李成绮与谢澈分开前不忘随手从扇盒中拿把扇子出来。
乃是那把羊脂玉柄扇。
谢府后院造得九曲回廊,纵然谢明月已然权势滔天,却仍不见豪奢,雕栏斗拱样式古拙,颇有雅趣。
多年不来,李成绮却有些惊讶地发现自己竟仍这般熟悉书房的位置。
侍女在他身侧提灯引路。
待至书房前,她推门,请李成绮进去,自己却不入内。
成绮踏入。
谢明月书房中灯火经年不灭,烛火皆由琉璃灯罩笼着,每两个时辰便有侍从进来换蜡烛。
谢明月的书房不同于李成绮的书房,他的书房顾名思义,只是拿来放书读书的地方,议事另有所在,故而谢澈才能这样轻盈地让李成绮进入其中。

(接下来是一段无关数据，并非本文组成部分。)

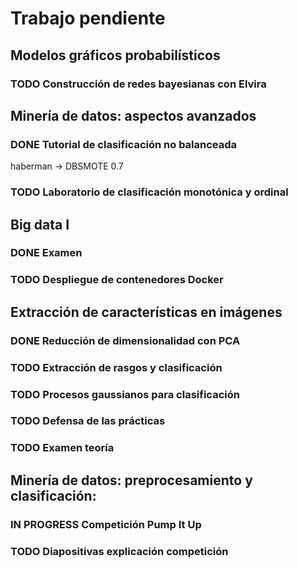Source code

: * Trabajo pendiente
** Modelos gráficos probabilísticos
*** TODO Construcción de redes bayesianas con Elvira
    DEADLINE: <2020-03-13 vie>
** Minería de datos: aspectos avanzados
*** DONE Tutorial de clasificación no balanceada
    CLOSED: [2020-02-12 mié 12:54] DEADLINE: <2020-02-16 dom>
    haberman -> DBSMOTE 0.7

*** TODO Laboratorio de clasificación monotónica y ordinal
    DEADLINE: <2020-02-24 lun>
** Big data I
*** DONE Examen
    CLOSED: [2020-02-11 mar 10:38] SCHEDULED: <2020-02-07 vie>
*** TODO Despliegue de contenedores Docker
    DEADLINE: <2020-03-23 lun> SCHEDULED: <2020-02-15 sáb>
** Extracción de características en imágenes
*** DONE Reducción de dimensionalidad con PCA
    CLOSED: [2020-02-05 mié 09:12] DEADLINE: <2020-02-07 vie>
*** TODO Extracción de rasgos y clasificación
    DEADLINE: <2020-03-06 vie>
*** TODO Procesos gaussianos para clasificación
    DEADLINE: <2020-03-10 mar>
*** TODO Defensa de las prácticas
    SCHEDULED: <2020-03-13 vie>
*** TODO Examen teoría
    SCHEDULED: <2020-03-20 vie>
** Minería de datos: preprocesamiento y clasificación:
*** IN PROGRESS Competición Pump It Up
    DEADLINE: <2020-02-16 dom>
*** TODO Diapositivas explicación competición
    DEADLINE: <2020-02-18 mar>
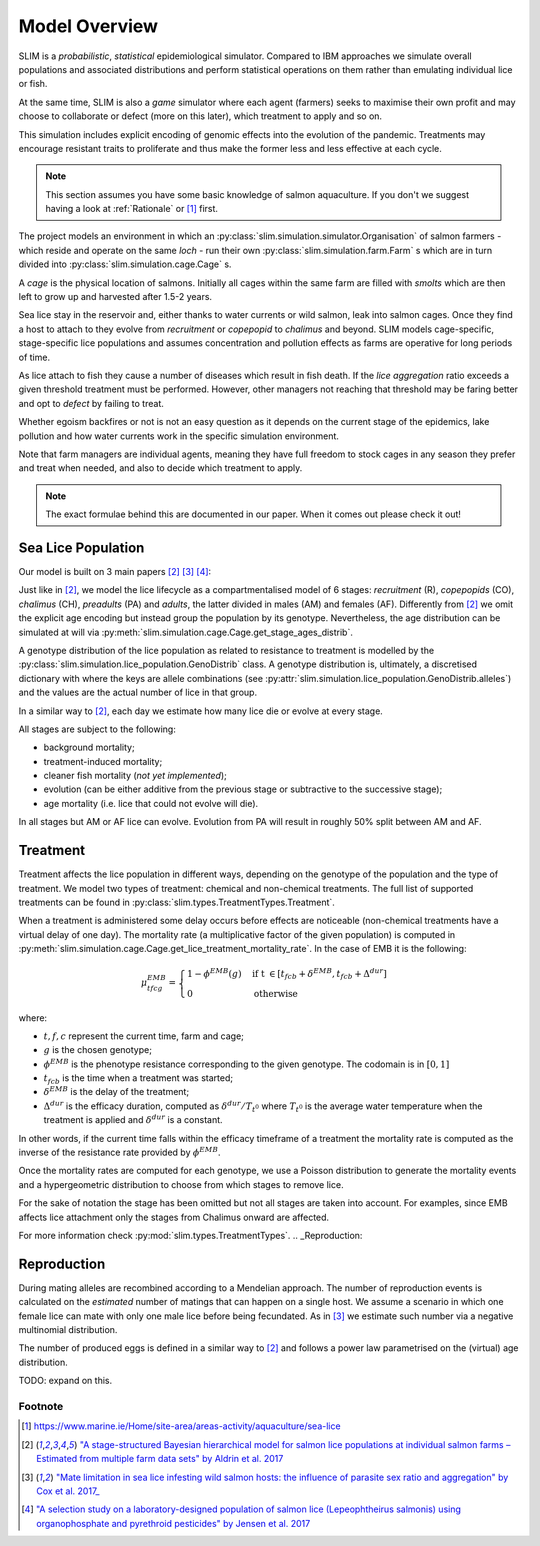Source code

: .. _Model Overview:

Model Overview
==============

SLIM is a *probabilistic*, *statistical* epidemiological simulator. Compared to IBM approaches
we simulate overall populations and associated distributions and perform statistical operations on them rather than
emulating individual lice or fish.

At the same time, SLIM is also a *game* simulator where each agent (farmers) seeks to maximise
their own profit and may choose to collaborate or defect (more on this later), which treatment to apply and so on.

This simulation includes explicit encoding
of genomic effects into the evolution of the pandemic. Treatments may encourage resistant
traits to proliferate and thus make the former less and less effective at each cycle.

.. note::
   This section assumes you have some basic knowledge of salmon aquaculture. If
   you don't we suggest having a look at :ref:`Rationale` or [1]_ first.

The project models an environment in which an :py:class:`slim.simulation.simulator.Organisation` of salmon farmers - which reside
and operate on the same *loch* - run their own :py:class:`slim.simulation.farm.Farm` s which are in turn divided into
:py:class:`slim.simulation.cage.Cage` s.

A *cage* is the physical location of salmons. Initially all cages within the same farm are filled
with *smolts* which are then left to grow up and harvested after 1.5-2 years.

Sea lice stay in the reservoir and, either thanks to water currents or wild salmon, leak into
salmon cages. Once they find a host to attach to they evolve from *recruitment* or *copepopid* to
*chalimus* and beyond. SLIM models cage-specific, stage-specific lice populations and assumes concentration
and pollution effects as farms are operative for long periods of time.

As lice attach to fish they cause a number of diseases which result in fish death.
If the *lice aggregation* ratio exceeds a given threshold treatment must be performed. However,
other managers not reaching that threshold may be faring better and opt to `defect` by failing to treat.

Whether egoism backfires or not is not an easy question as it
depends on the current stage of the epidemics, lake pollution and how water currents work in the specific simulation
environment.

Note that farm managers are individual agents, meaning they have full freedom to stock cages in
any season they prefer and treat when needed, and also to decide which treatment to apply.

.. note::
   The exact formulae behind this are documented in our paper. When it comes out please check it out!

Sea Lice Population
*******************

Our model is built on 3 main papers [#Aldrin17]_ [#Cox17]_ [#Jensen17]_:

Just like in [#Aldrin17]_, we model the lice lifecycle as a compartmentalised model of 6 stages: *recruitment* (R),
*copepopids* (CO), *chalimus* (CH), *preadults* (PA) and *adults*, the latter divided in males (AM) and females (AF).
Differently from [#Aldrin17]_ we omit the explicit age encoding but instead group the population
by its genotype. Nevertheless, the age distribution can be simulated at will via
:py:meth:`slim.simulation.cage.Cage.get_stage_ages_distrib`.

A genotype distribution of the lice population as related to resistance to treatment is modelled by the
:py:class:`slim.simulation.lice_population.GenoDistrib` class. A genotype distribution
is, ultimately, a discretised dictionary with where the keys are allele combinations (see
:py:attr:`slim.simulation.lice_population.GenoDistrib.alleles`) and the values are the actual number of lice in that group.

In a similar way to [#Aldrin17]_, each day we estimate how many lice die or evolve at every stage.

All stages are subject to the following:

* background mortality;
* treatment-induced mortality;
* cleaner fish mortality (*not yet implemented*);
* evolution (can be either additive from the previous stage or subtractive to the successive stage);
* age mortality (i.e. lice that could not evolve will die).

In all stages but AM or AF lice can evolve. Evolution from PA will result in roughly 50% split between AM and AF.

Treatment
*********

Treatment affects the lice population in different ways, depending on the genotype of the population and the
type of treatment. We model two types of treatment: chemical and non-chemical treatments. The full list
of supported treatments can be found in :py:class:`slim.types.TreatmentTypes.Treatment`.

When a treatment is administered some delay occurs before effects are noticeable (non-chemical
treatments have a virtual delay of one day). The mortality rate (a multiplicative factor of the given
population) is computed in
:py:meth:`slim.simulation.cage.Cage.get_lice_treatment_mortality_rate`. In the case of EMB
it is the following:

.. math::
   \mu^{EMB}_{tfcg} = \begin{cases}
    1 - \phi^{EMB}(g) &\text{if t } \in [t_{fcb} + \delta^{EMB}, t_{fcb} + \Delta^{dur}]\\
    0 &\text{otherwise}
    \end{cases}

where:

* :math:`t, f, c` represent the current time, farm and cage;
* :math:`g` is the chosen genotype;
* :math:`\phi^EMB` is the phenotype resistance corresponding to the given genotype. The codomain is in :math:`[0,1]`
* :math:`t_{fcb}` is the time when a treatment was started;
* :math:`\delta^{EMB}` is the delay of the treatment;
* :math:`\Delta^{dur}` is the efficacy duration, computed as :math:`\delta^{dur} / T_{t^0}` where :math:`T_{t^0}`
  is the average water temperature when the treatment is applied and :math:`\delta^{dur}` is a constant.

In other words, if the current time falls within the efficacy timeframe of a treatment
the mortality rate is computed as the inverse of the resistance rate provided by :math:`\phi^{EMB}`.

Once the mortality rates are computed for each genotype, we use a Poisson distribution to generate the mortality
events and a hypergeometric distribution to choose from which stages to remove lice.

For the sake of notation the stage has been omitted but not all stages are taken into account. For examples,
since EMB affects lice attachment only the stages from Chalimus onward are affected.

For more information check :py:mod:`slim.types.TreatmentTypes`.
.. _Reproduction:

Reproduction
************

During mating alleles are recombined according to a Mendelian approach. The number of
reproduction events is calculated on the *estimated* number of matings that can happen on a single
host. We assume a scenario in which one female lice can mate with only one male lice
before being fecundated. As in [#Cox17]_ we estimate such number via a negative multinomial
distribution.

The number of produced eggs is defined in a similar way to [#Aldrin17]_ and follows a power law
parametrised on the (virtual) age distribution.

TODO: expand on this.

Footnote
--------

.. [1] https://www.marine.ie/Home/site-area/areas-activity/aquaculture/sea-lice
.. [#Aldrin17] `"A stage-structured Bayesian hierarchical model for salmon lice populations at individual salmon farms – Estimated from multiple farm data sets" by Aldrin et al. 2017 <https://doi.org/10.1016/j.ecolmodel.2017.05.019>`_
.. [#Cox17] `"Mate limitation in sea lice infesting wild salmon hosts: the influence of parasite sex ratio and aggregation" by Cox et al. 2017_ <https://doi.org/10.1002/ecs2.2040>`_
.. [#Jensen17] `"A selection study on a laboratory-designed population of salmon lice (Lepeophtheirus salmonis) using organophosphate and pyrethroid pesticides" by Jensen et al. 2017 <https://doi.org/10.1371/journal.pone.0178068>`_
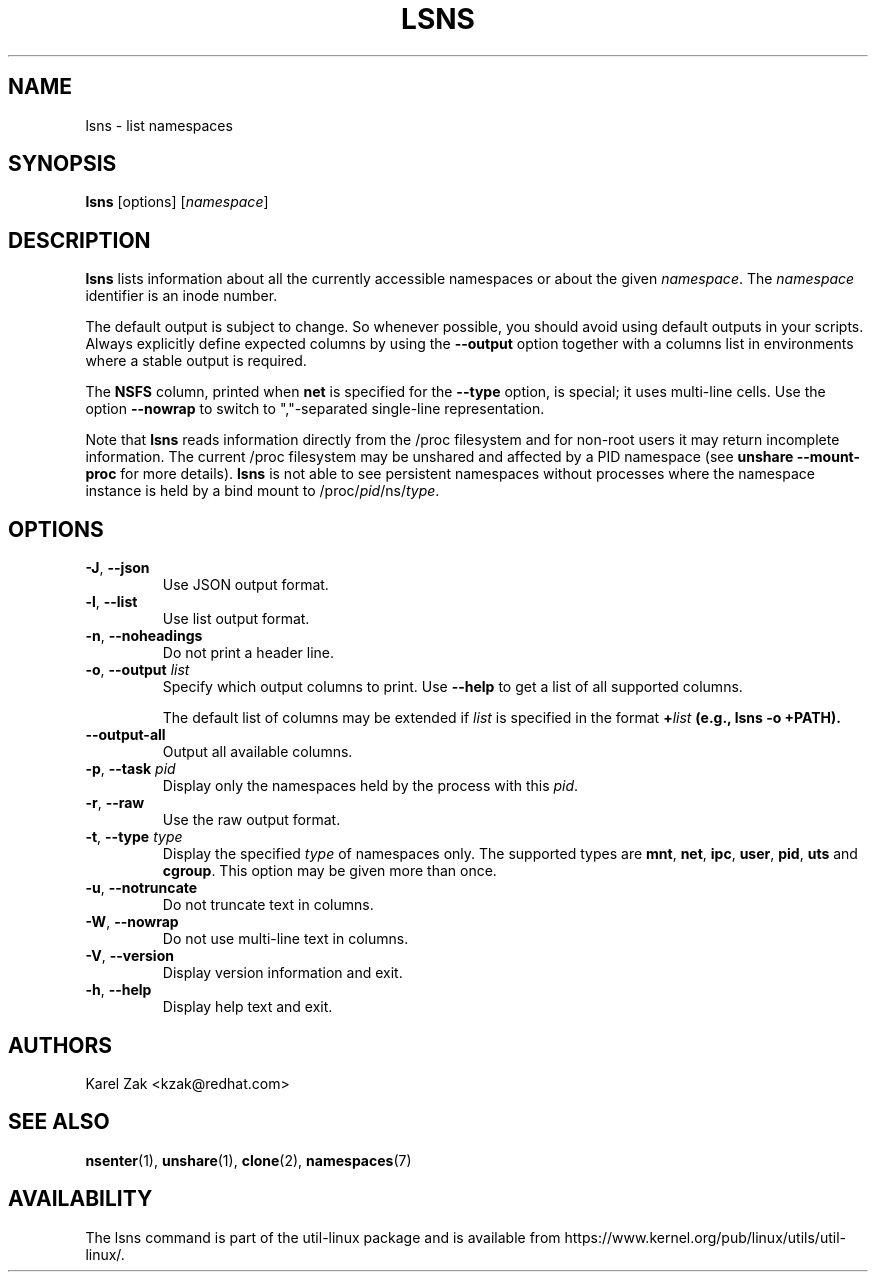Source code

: .\" Man page for the lsns command.
.\" Copyright 2015 Karel Zak <kzak@redhat.com>
.\" May be distributed under the GNU General Public License

.TH LSNS 8 "December 2015" "util-linux" "System Administration"
.SH NAME
lsns \- list namespaces
.SH SYNOPSIS
.B lsns
[options]
.RI [ namespace ]

.SH DESCRIPTION
.B lsns
lists information about all the currently accessible namespaces or about the
given \fInamespace\fP.  The \fInamespace\fP identifier is an inode number.

The default output is subject to change.  So whenever possible, you should
avoid using default outputs in your scripts.  Always explicitly define expected
columns by using the \fB\-\-output\fR option together with a columns list in
environments where a stable output is required.

The \fBNSFS\fP column, printed when \fBnet\fP is specified for the
\fB\-\-type\fP option, is special; it uses multi-line cells. Use the option
\fB\-\-nowrap\fR to switch to ","-separated single-line representation.

Note that \fBlsns\fR reads information directly from the /proc filesystem and
for non-root users it may return incomplete information.  The current /proc
filesystem may be unshared and affected by a PID namespace
(see \fBunshare \-\-mount\-proc\fP for more details).
.B lsns
is not able to see persistent namespaces without processes where the namespace
instance is held by a bind mount to /proc/\fIpid\fR/ns/\fItype\fR.

.SH OPTIONS
.TP
.BR \-J , " \-\-json"
Use JSON output format.
.TP
.BR \-l , " \-\-list"
Use list output format.
.TP
.BR \-n , " \-\-noheadings"
Do not print a header line.
.TP
.BR \-o , " \-\-output " \fIlist\fP
Specify which output columns to print.  Use \fB\-\-help\fR
to get a list of all supported columns.

The default list of columns may be extended if \fIlist\fP is
specified in the format \fB+\fIlist\fP (e.g., \fBlsns \-o +PATH\fP).
.TP
.B \-\-output\-all
Output all available columns.
.TP
.BR \-p , " \-\-task " \fIpid\fP
Display only the namespaces held by the process with this \fIpid\fR.
.TP
.BR \-r , " \-\-raw"
Use the raw output format.
.TP
.BR \-t , " \-\-type " \fItype\fP
Display the specified \fItype\fP of namespaces only.  The supported types are
\fBmnt\fP, \fBnet\fP, \fBipc\fP, \fBuser\fP, \fBpid\fP, \fButs\fP and
\fBcgroup\fP.  This option may be given more than once.
.TP
.BR \-u , " \-\-notruncate"
Do not truncate text in columns.
.TP
.BR \-W , " \-\-nowrap"
Do not use multi-line text in columns.
.TP
.BR \-V , " \-\-version"
Display version information and exit.
.TP
.BR \-h , " \-\-help"
Display help text and exit.

.SH AUTHORS
.nf
Karel Zak <kzak@redhat.com>
.fi

.SH "SEE ALSO"
.BR nsenter (1),
.BR unshare (1),
.BR clone (2),
.BR namespaces (7)

.SH AVAILABILITY
The lsns command is part of the util-linux package and is available from
https://www.kernel.org/pub/linux/utils/util-linux/.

房中积简充栋,俯仰尽是,书籍分门别类放好,经史子集无一不有,最高处的书需得登梯才能取到。
李成绮向里面走,被一珠帘挡住去路。
他猛地顿住脚步。
珠帘皆用颜色大小相同的海水蚌珠串成,在烛光下流光溢彩,夺人眼球,珠帘串得不疏不密,为的是能透过珠帘看到后面有人,却看不大清容貌。
这面珠帘,或许是谢府书房中看起来最华贵奢侈之物。
李成绮忍不住轻轻碰了碰其中一颗珍珠。
这么多年过去了,这面珠帘早没有昔年那般耀眼,珠上隐有磕痕。
他闭上眼,深深地,叹了一口气。
人非草木,孰能无情?
昔日他尚为储君之时,招揽了不少极有才干的能臣栋梁,为不使崔愬生疑,李成绮每每出宫大多去谢府。
他的身份不能为一些来的人所知,或者说,不能直接相见,便垂一道珠帘,既不算直接相见,却也对彼此的身份心知肚明。
谢明月不喜金玉珠翠,这玩意挂着不过是碍他的眼罢了。
李成绮曾开玩笑地和谢明月讨要这面珠帘,却被谢明月不着痕迹地转移话题叉过去。
李成绮觉得以谢明月的性子,这面珠帘或许早就被取下,扔到府库中去了。
他指下轻颤,珠子便撞到了旁边一颗,登时满帘珠子都晃了起来,撞声悦耳。
他放下手,睁开含着倦色的眼睛。
纵然君臣二人其后渐行渐远,以至于到了离心离德的地步,李成绮见到旧物,仍不免感慨良多。
谢明月留着做什么?日久便看顺眼了?
李成绮撩开珠帘,走到后面。
斜后方搁着一张椅子,四平八稳,毫无出奇之处。
李成绮坐下去。
他不比从前,以前坐着能牢牢挡住一整张脸,一直到脖子的位置,而今却只能挡到小半张。
他轻轻摇动纨扇。
谢明月并不是心软念旧之人,他亦不是,所以方才所思所见,只如一小石子入大湖,顷刻不见踪影。
门嘎吱一声开了。
李成绮回神,听得外面有淅淅沥沥的雨声,不知是什么时候下的。
无人招呼他,他以为是前来换蜡烛的侍人,并不在意,仍自顾自地摇着纨扇想事。
门又被关上。
那人没有离开。
李成绮矮身看过去。
那人身形颀颀玉立,虽穿着件浅灰色的衣裳,却一点都不显得暗沉Yin郁,反而更衬得他露出的那截拿书的手如同乌云中的清辉一般。
他眉眼深邃,鼻梁秀直,然无半点压迫之感,霞姿月韵,朗然照人。
玉京侯,谢明月。
他皎然得就像自己的名字。
任谁也想不到,这样一个男人,能在先帝过世不足两个月之后连杀三位储君。
李成绮倏地将脑袋抬起来了。
若让他从前任何一个臣子见到他这幅模样都会大为震惊,因为谁也没见过李成绮这满眼错愕的模样。
他想过很多种与谢明月的见面,却从未想过这一种。
谢明月进来前就有侍从告诉他谢澈的朋友在,他以为是孟淳等人,并不如何在意,却突然听得宫扇响动。
他疑惑道:“小友?”
谢明月偏过头去,见红衣如焰,三丈颜色秾丽长裙伏地铺开,珠翠迤逦,受惊一般地轻轻晃动。
穿着这样的衣裙,却拿着把羊脂玉柄的月白扇子,捉扇的手指几乎和扇骨一色。
作者有话说:
李成绮:要不你还是把我鲨了吧。